恥ずかしさに顔が火照る。逃げ出したい衝動に駆られ、足早にその場から立ち去ろうとするも、
「すみません」
ふいに声をかけられて立ち止まった。空色のジーパンにシャツ姿の青年が、カメラを手に近づいてきた。
「突然で失礼なのですが、写真を撮らせて頂けませんか?」
「シャシン? ワタシノ? ナンデ?」
カタコトで話す私に青年は屈託なく微笑んだ。
「お姉さんがあまりにもお綺麗なので、できれば写真をと思いまして」
私は呆気にとられる。
「本気で言ってるの?」
「だめでしょうか」
「別に良いけど……」
「ありがとうございます!」
かくしてプチ撮影会が始まった。どうして良いか分からず、最初こそやりづらかったが、
「そこで小首を傾げて、良いですねぇ」
「次は街路樹を背に……ああ美しい」
「物憂げな瞳でこっちを見て」
「良いね最高だぁ!」
グラビアカメラマン顔負けのヨイショテクのおかげで、最後の方はもはや全力で楽しんでしまった。

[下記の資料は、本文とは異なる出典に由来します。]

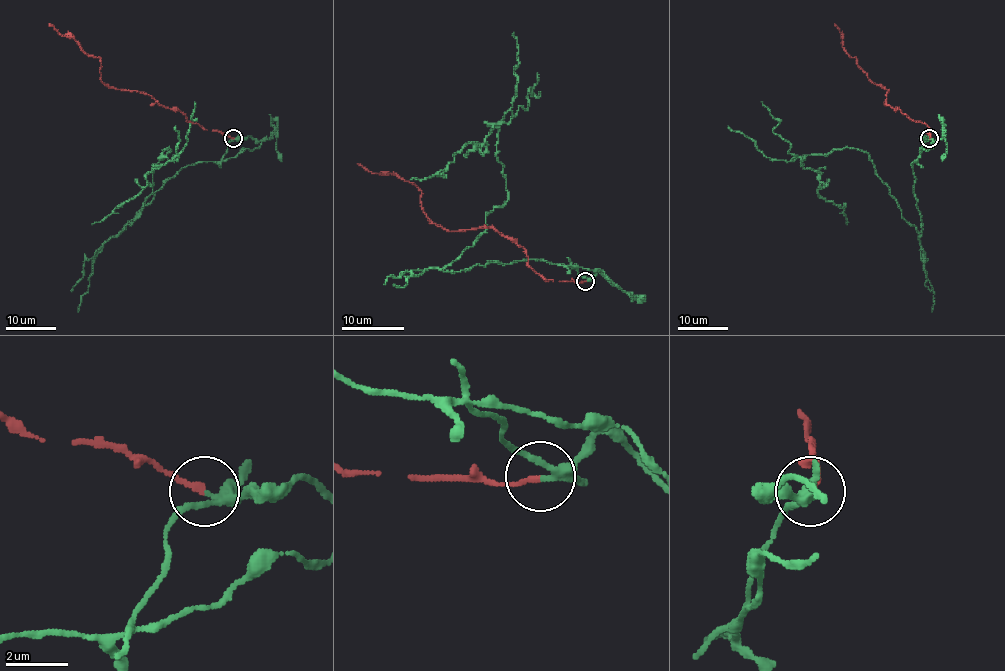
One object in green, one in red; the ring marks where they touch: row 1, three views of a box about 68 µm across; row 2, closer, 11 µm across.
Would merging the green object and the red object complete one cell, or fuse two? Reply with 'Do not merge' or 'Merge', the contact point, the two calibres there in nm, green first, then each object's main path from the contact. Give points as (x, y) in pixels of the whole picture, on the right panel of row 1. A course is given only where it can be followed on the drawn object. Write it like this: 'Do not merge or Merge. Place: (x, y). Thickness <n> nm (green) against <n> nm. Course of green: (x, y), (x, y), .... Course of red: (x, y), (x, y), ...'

「良いのがたくさん撮れました。本当にありがとうございます」
満足げな青年に私は両手を振る。
「いえいえ! 私もこんな体験初めてだったから、いい経験になったわ」
「ちなみにこの写真をネットに上げても?」
私は狼狽える。
「そんな、私の写真だなんて」
「ちにみに僕、ストリートスナップの動画配信をやってるんです」
青年はスマホをこちらに差し向けた。
「こんな感じで」
「うそ? これって芸能人ともコラボしてるチャンネルじゃない!?」
食い気味に青年に詰め寄る。
「ご存知でしたか」
「大ファンなの! 私のなんかで良ければ、ぜひ使って!」
固めた拳を上下させる私に、
「交渉成立ですね」
青年は口の端を持ち上げた。
「喜んで頂けて何よりです」
頭を下げて青年は去っていった。その後ろ姿を見送ったあと、私は唇を一文字に結ぶ。が、堪えきれずに口元を覆う。こみ上げてくる愉悦に頬がだらしなく緩んだ。
「これで私も女優デビュー? ヤバっ!」
胸に広がる優越感。気づけば鼻歌を歌っていた。
「そうだ。彼のチャンネル登録しよーっと」
スマホを起動し、青年のアカウントをチェックした私は、
「えっ?」
と声を漏らしてしまう。青年が投稿した最新の動画をタップする。巧みな編集技術によって切り取られた自分が映し出される。
「もう動画ができたってこと?」
違和感を覚えた。さっきの今で編集作業が終わるだなんて、いくらなんでも早過ぎる。首を傾げ、呆然と動画が拡散されていくのをただ眺めていると、
「すごい。これって君?」
誰かに耳元で囁かれた。私は猫のような俊敏さで飛び退く。
「驚かせちゃった? ごめんね」
「あなたは……」
いつの間にかそばに立っていたのはカイトだった。
「確かサナの彼氏さん、ですよね? サナと一緒に食事に行ったのでは?」
「まいったな」
カイトは頬を指で掻く。
「サナちゃんとはそういう関係じゃないんだ」
「そうなんですか?」
カイトの言葉に一瞬浮わついた気持ちは、
「一緒に食事はしたけど」
すぐに沈んだ。
「本当にうまかったなぁ」
カイトが遠い目をする。
「どんなお店に行ったんですか?」
「いや、店は関係ないんだけどね」
「どういう意味ですか?」
「まぁ気にしないで」
眉根を寄せる私を前に、
「でも正直しつこかったから、終わりにしたんだ」
カイトは目を伏せた。
「大切な取引相手の一人だからって理由でわがままに付き合ってたんだけど、もう限界だったんだ」
端整な顔立ちに影を落とすカイト。
「あの、大丈夫ですか?」
歩み寄る私にカイトが力なく笑う。
「ありがとう。優しいんだね君は」
「いや、そんなこと」
「お願いがあるんだ」
カイトが私の手を握った。戸惑う私に構わず、カイトは口を開いた。